How To Make Nigella Lawson’s No Bake Chocolate Cheesecake?

Making this cheesecake is almost like a relaxing ritual. The first step is to create the base: simply crush the digestive biscuits (either in a food processor or by popping them in a sealed bag and bashing them with a rolling pin). Then, you melt the butter and mix it into the crumbs. Press this buttery mixture into the base of your springform pan to create a smooth, even layer. Pop that in the fridge to chill while you work on the filling.

The filling is where the magic happens. Start by melting your dark chocolate over a bain-marie (or just carefully in the microwave if you’re short on time). Let it cool slightly while you whip the double cream until it forms soft peaks. In a separate bowl, beat the cream cheese with the sugar and vanilla, and then gently fold in the cooled melted chocolate and whipped cream. The texture here is key-it should be light but rich, airy but indulgent. Pour the mixture onto the chilled biscuit base, smoothing it out with a spatula, and leave it in the fridge to set for a few hours, or preferably overnight.

The hardest part is the waiting. But once it’s ready, you’ll be treated to a cheesecake that’s firm, creamy, and bursting with deep chocolate flavor. It’s the kind of dessert you can feel proud of every time you bring it to the table.

Things I Learned

  1. Patience is Key: While the actual prep time for this cheesecake is relatively short, the chilling time is crucial. If you try to rush it and cut into the cheesecake too early, you risk it being a little too soft and messy. Trust me on this one-let it set properly. I learned this the hard way after trying to sneak a piece only two hours after it went into the fridge. The flavor was still there, but the texture wasn’t as smooth as it should have been.
  2. Quality of Chocolate Matters: The dark chocolate you use really makes a difference.
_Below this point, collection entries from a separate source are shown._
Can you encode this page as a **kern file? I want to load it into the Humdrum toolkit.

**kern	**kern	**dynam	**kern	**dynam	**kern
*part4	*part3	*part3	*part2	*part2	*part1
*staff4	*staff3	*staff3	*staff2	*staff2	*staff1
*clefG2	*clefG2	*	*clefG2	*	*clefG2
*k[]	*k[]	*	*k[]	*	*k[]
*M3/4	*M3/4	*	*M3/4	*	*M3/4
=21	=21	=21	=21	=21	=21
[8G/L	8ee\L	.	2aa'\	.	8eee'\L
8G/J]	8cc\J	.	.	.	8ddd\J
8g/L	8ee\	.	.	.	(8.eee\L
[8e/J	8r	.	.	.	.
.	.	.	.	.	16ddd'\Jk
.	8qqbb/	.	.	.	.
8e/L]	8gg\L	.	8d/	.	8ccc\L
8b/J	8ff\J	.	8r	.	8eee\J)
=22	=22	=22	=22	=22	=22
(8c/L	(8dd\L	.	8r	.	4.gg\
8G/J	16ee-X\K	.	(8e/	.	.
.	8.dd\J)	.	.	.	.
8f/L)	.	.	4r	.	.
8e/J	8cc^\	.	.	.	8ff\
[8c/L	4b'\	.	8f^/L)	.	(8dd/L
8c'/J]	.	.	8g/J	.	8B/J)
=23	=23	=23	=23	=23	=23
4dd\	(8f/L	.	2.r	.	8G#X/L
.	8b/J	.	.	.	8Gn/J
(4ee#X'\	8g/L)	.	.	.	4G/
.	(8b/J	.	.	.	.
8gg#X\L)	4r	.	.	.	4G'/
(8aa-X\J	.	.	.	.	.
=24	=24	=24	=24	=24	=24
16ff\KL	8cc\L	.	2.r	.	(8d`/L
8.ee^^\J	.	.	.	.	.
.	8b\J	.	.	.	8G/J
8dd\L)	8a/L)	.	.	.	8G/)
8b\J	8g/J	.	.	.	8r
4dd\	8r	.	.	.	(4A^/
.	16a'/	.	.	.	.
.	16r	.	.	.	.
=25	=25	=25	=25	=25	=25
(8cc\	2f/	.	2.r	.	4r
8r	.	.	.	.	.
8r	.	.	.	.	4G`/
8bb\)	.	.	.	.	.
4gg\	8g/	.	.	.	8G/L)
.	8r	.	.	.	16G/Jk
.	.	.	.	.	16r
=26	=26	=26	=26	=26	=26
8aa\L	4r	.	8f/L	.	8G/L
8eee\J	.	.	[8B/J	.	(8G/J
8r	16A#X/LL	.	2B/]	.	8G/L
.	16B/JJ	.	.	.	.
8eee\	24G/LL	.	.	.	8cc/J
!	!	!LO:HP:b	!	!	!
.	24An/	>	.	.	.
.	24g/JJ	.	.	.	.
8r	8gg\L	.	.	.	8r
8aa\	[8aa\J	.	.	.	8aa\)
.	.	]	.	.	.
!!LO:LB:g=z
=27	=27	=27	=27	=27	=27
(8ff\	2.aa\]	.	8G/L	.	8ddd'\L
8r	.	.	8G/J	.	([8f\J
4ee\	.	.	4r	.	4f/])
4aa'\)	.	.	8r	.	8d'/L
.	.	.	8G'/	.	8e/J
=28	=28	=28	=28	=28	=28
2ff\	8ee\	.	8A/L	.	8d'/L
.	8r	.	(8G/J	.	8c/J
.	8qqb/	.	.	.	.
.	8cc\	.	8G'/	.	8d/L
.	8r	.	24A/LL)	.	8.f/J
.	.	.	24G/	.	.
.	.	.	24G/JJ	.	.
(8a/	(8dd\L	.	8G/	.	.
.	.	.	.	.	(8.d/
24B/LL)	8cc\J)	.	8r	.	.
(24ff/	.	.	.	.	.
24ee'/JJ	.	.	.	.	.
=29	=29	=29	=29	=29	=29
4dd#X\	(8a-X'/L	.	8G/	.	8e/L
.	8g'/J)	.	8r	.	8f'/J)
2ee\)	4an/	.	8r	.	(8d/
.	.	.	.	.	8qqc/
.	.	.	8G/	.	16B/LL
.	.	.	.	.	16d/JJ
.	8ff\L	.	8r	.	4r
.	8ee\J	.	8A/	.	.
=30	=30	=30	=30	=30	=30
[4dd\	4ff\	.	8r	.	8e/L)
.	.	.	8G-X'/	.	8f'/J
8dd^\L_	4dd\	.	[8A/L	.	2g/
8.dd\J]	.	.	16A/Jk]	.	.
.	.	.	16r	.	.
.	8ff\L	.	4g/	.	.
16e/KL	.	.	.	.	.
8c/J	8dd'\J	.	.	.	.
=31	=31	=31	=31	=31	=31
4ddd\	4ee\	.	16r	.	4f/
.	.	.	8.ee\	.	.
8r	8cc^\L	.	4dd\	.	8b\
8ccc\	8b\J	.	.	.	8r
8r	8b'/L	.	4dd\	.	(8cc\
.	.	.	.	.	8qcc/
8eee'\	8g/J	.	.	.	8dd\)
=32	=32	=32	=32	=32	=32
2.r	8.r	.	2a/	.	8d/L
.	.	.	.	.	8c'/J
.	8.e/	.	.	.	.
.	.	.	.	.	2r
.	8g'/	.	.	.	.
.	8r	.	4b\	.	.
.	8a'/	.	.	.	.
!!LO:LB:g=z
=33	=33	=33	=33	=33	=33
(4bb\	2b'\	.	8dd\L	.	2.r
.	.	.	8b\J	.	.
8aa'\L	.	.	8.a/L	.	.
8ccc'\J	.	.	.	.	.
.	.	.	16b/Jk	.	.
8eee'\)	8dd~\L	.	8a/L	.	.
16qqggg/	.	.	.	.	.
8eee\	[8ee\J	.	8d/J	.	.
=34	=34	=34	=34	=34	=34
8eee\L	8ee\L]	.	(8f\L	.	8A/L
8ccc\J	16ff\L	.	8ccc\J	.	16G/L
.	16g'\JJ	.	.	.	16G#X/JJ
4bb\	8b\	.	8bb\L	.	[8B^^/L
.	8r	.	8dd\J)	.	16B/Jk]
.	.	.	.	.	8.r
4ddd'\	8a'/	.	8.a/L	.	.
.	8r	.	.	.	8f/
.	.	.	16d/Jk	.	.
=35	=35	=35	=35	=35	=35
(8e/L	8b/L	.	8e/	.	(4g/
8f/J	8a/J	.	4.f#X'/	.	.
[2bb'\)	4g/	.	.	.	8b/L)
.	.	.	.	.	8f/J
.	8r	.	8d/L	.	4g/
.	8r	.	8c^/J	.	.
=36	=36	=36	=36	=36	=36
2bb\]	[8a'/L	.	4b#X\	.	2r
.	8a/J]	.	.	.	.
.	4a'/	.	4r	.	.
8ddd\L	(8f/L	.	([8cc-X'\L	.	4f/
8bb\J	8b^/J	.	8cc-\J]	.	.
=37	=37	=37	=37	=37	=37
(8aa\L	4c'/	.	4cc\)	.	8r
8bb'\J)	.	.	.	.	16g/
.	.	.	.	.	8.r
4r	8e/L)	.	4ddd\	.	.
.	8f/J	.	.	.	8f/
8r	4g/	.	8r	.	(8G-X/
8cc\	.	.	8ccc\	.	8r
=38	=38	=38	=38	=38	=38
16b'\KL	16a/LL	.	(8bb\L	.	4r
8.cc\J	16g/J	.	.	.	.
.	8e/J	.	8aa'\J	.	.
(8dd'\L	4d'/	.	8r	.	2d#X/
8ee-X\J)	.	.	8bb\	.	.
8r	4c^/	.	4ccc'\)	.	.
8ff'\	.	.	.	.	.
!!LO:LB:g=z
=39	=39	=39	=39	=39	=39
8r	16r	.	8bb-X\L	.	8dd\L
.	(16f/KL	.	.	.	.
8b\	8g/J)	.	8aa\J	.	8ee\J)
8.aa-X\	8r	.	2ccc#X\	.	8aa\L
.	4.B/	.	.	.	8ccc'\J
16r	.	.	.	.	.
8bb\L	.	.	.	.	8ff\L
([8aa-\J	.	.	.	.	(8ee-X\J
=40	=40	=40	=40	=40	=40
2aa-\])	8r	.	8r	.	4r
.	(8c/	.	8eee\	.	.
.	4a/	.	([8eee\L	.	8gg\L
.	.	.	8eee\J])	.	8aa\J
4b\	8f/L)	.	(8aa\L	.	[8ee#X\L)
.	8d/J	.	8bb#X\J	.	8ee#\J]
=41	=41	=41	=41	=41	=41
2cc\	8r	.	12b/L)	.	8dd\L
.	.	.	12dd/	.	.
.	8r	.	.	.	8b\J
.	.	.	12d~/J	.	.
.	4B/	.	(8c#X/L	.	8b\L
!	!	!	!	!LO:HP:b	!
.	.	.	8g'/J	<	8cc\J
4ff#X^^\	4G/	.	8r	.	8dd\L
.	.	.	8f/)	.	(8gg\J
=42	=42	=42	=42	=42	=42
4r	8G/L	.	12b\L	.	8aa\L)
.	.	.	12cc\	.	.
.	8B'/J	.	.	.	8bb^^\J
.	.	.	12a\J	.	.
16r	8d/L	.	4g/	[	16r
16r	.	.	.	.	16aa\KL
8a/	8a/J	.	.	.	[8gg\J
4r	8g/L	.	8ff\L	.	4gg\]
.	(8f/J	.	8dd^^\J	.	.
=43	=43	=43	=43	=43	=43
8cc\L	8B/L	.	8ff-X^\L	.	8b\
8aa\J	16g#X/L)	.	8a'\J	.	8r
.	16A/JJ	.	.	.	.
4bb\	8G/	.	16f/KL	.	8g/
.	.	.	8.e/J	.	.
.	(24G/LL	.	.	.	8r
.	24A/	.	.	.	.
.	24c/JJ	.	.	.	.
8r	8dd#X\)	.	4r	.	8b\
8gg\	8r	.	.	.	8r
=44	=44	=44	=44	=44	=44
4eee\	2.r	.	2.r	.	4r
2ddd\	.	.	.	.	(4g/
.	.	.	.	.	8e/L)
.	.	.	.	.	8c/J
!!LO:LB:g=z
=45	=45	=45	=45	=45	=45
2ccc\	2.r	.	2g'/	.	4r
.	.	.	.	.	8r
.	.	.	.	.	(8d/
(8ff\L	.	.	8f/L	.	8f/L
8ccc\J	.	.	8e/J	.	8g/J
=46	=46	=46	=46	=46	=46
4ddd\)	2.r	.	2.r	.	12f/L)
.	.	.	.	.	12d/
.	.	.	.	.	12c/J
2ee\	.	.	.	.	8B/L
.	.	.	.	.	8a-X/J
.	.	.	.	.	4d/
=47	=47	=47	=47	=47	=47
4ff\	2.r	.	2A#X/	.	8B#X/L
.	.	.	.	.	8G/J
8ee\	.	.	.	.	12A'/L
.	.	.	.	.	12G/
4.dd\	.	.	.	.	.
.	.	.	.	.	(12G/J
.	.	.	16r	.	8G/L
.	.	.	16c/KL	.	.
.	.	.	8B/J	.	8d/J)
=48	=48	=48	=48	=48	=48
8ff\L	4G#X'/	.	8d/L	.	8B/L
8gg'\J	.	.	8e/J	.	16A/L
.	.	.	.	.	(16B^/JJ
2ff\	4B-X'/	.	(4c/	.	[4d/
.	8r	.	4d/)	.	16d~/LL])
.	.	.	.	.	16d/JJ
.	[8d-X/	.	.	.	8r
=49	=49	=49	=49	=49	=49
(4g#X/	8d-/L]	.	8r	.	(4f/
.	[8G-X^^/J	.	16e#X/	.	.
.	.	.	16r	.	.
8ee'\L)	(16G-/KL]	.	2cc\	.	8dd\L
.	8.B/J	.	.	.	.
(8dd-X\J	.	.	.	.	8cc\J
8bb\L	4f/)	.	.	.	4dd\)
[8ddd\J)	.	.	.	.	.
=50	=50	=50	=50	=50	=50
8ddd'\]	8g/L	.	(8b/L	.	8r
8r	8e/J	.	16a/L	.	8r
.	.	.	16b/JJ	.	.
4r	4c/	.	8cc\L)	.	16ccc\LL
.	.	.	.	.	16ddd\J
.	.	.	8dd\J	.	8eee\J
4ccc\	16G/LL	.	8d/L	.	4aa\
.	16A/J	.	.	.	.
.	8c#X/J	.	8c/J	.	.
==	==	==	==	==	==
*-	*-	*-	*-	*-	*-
I’ve tried a few different brands, but the best results came from a high-cocoa, bittersweet variety. The richness and depth of the chocolate elevate the entire cheesecake. If you’re in a pinch, don’t use chocolate chips-they won’t melt the same way.
  3. Don’t Overmix: When you’re folding the whipped cream and melted chocolate into the cream cheese, be gentle. Overmixing can deflate the air in the cream, and the filling won’t be as light and airy. It’s a delicate balance, but once you’ve made it a couple of times, it becomes second nature.
  4. Flexibility with Ingredients: While the recipe calls for digestives, I’ve played around with other biscuits, like graham crackers or even Oreos, which gave the base a slightly different flavor. It’s a fun way to experiment with the recipe and make it your own.